Inherent in the Company's business are various risks and uncertainties, including its limited operating history, the fact that Neuralstem's technologies are new and may not allow the Company or its customers to develop commercial products, regulatory requirements associated with drug development efforts and the intense competition in the genomics industry. The Company's success depends, in part, upon successfully raising additional capital, prospective product development efforts, the acceptance of the Company's proposed products by the marketplace, and approval of the Company's proposed products by various U.S. and foreign governmental agencies.
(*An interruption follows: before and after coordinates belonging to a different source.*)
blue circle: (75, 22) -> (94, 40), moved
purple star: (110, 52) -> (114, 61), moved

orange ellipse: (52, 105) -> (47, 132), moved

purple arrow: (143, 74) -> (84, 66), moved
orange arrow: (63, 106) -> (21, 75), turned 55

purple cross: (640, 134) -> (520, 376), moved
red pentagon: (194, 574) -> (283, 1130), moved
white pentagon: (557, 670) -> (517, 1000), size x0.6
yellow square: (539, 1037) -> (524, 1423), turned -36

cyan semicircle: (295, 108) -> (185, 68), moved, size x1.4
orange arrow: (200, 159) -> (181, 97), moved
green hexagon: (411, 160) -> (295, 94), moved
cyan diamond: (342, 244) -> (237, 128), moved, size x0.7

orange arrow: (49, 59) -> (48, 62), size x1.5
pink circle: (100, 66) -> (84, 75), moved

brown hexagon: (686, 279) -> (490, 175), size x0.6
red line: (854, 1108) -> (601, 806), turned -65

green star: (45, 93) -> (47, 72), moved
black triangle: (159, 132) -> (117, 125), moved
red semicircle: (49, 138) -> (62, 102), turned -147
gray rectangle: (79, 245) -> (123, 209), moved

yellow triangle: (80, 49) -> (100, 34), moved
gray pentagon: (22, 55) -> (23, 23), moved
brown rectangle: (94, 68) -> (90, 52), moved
Note 6 Property and Equipment

The major classes of property and equipment consist of the following at December 31:

2014

2013

Furniture and fixtures $ 22,603 $ 21,036 Computers and office equipment 100,105 58,741 Lab equipment 661,789 497,328 784,497 577,105 Less accumulated depreciation (483,232 ) (346,134 ) Property and equipment, net $ 301,265 $ 230,971

The above includes approximately $77,000 of equipment located at our research facility in China. Property and equipment are recorded at cost and are depreciated using the straight-line method over the estimated useful lives of the respective assets. Depreciation expense for the years ended December 31, 2014, 2013 and 2012 was approximately $137,000, $126,000 and $101,000, respectively.

Note 7 Intangible Assets

The Company holds patents related to its stem cell and small molecule technologies. Patent costs are capitalized and are being amortized over the life of the patents. The weighted average remaining unamortized life of issued patents was approximately 9.8, years at December 31, 2014. Long-lived assets to be held and used are reviewed for impairment whenever events or changes in circumstances indicate that the carrying amount of an asset may not be recoverable. The carrying amount of a long-lived asset is not recoverable if it exceeds the sum of the undiscounted cash flows expected to result from the use and eventual disposition of the asset. Long-lived assets to be disposed of are reported at the lower of carrying amount or fair value less cost to sell. During the years ended December 31, 2014, 2013 and 2012, no significant impairment losses were recognized. The Company's intangible assets and accumulated amortization consisted of the following at December 31, 2014 and 2013:

2014

2013

Gross

Accumulated

Amortization

Net

Gross

Accumulated

Amortization

Net

Patent asset $ 1,822,037 $ (588,865 ) $ 1,233,172 $ 1,539,349 $ (401,648 ) $ 1,137,701

Amortization expense for the years ended December 31, 2014, 2013 and 2012 was approximately $211,000, $119,000 and $110,000, respectively.

The expected average future annual amortization expense over the next five years is approximately $139,000 based on current balances of our intangible assets.